For a definition of a story we
turn to British literary scholar Richard Bradford who defines a story by citing
the work of the Russian theorist Viktor Shklovsky:
Shklovsky (1917) reduced
fictional structures to two opposing and interactive dimensions: sjuzhet
and fabula. Fabula refers to the
actuality and the chronological sequence of the events that make up a
narrative; and the sjuzhet to the order, manner, and style in which they are
presented in the novel in question. The fabula of Dickens's Great
Expectations (1861) concerns the experiences, in and around London, from
the early childhood to adulthood of Pip.
Its sjuzhet involves the presentation of these events in Pip's
first-person account [...]. In Dickens's
novel, the first-person manner of the sjuzhet has the effect of personalizing
the fabula; Pip's description of Miss Havisham and of his relationship with
Estella is...influenced by factors such as his own emotion[...] his...habits
and his...perspective. [Richard Bradford, Stylistics
(London 1997), p. 52.]
A narrative text contains
a fabula, also known as story; and a sjuzhet, known as
plot.
·
Fabula (story: what)– the raw materials (such as the literal
events and their chronological sequence).
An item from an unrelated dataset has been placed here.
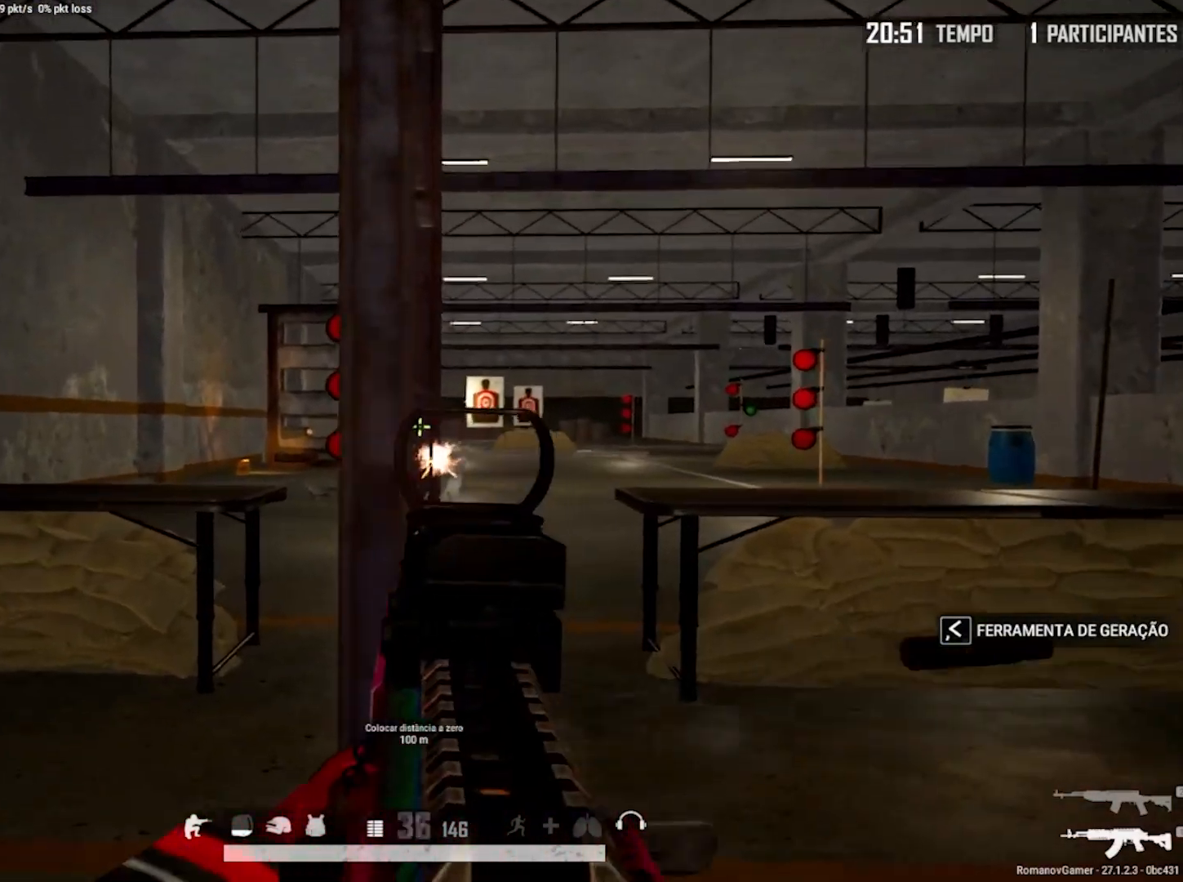
{"keys": ["d"], "mouse": [], "mouse_move": "still", "events": [[133, "a", "down"], [133, "mouse_left", "up"], [133, "mouse_right", "up"], [167, "e", "up"], [317, "d", "down"], [367, "a", "up"]]}
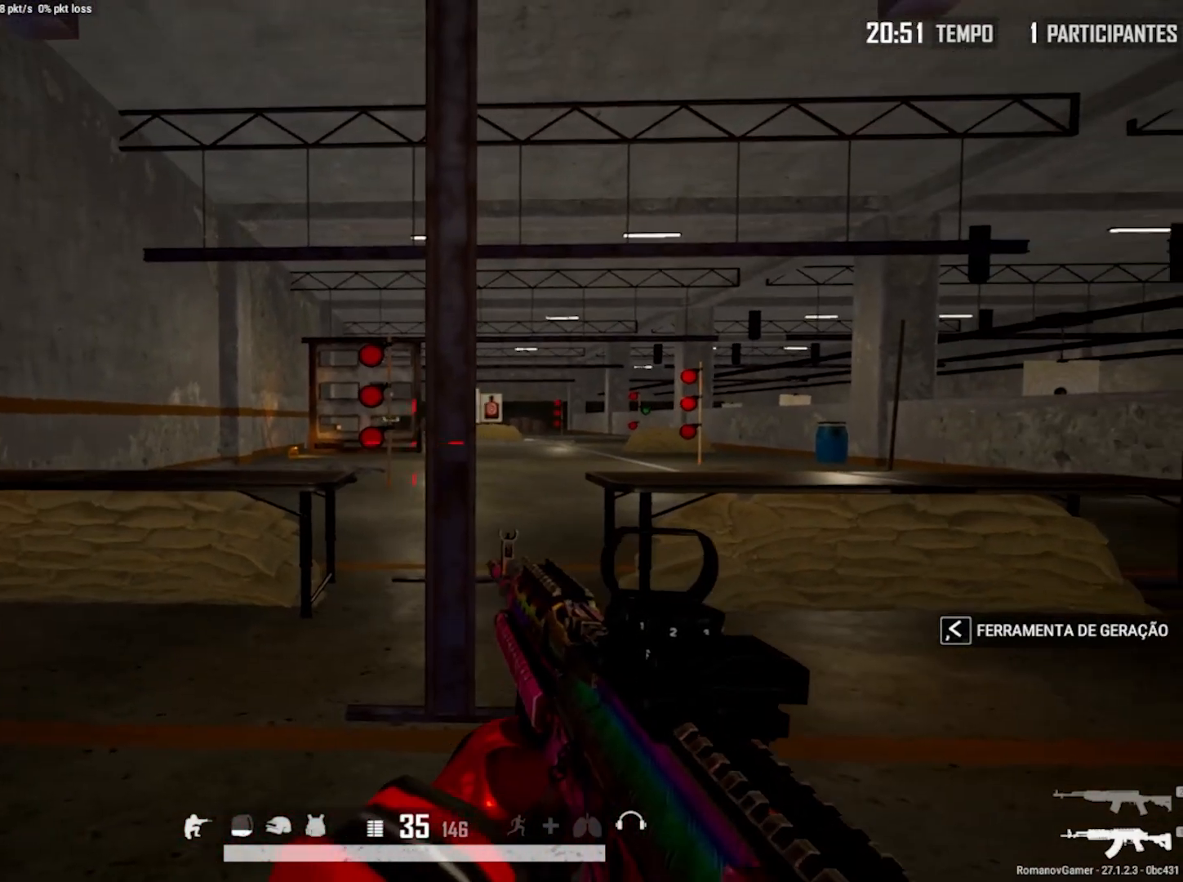
{"keys": ["a"], "mouse": [], "mouse_move": "still", "events": [[183, "mouse_right", "down"], [233, "d", "up"], [233, "mouse_left", "down"], [283, "e", "down"], [383, "a", "down"], [417, "mouse_left", "up"], [417, "mouse_right", "up"], [467, "e", "up"]]}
A text must have some kind of logic, some kind of recognizable sequence
and that's what a fabula provides.
In fact some theorists argue that if a story doesn't mirror human
behavior in a way a reader can recognize then they won't understand it, and
your story is useless.
·
Sjuzhet (plot: how) The narrator gives the story its sjuzhet when
they filter the events through their perspective. So the sjuzhet encompasses all of the devices
that a narrator has at their disposal when they tell the fabula to the reader.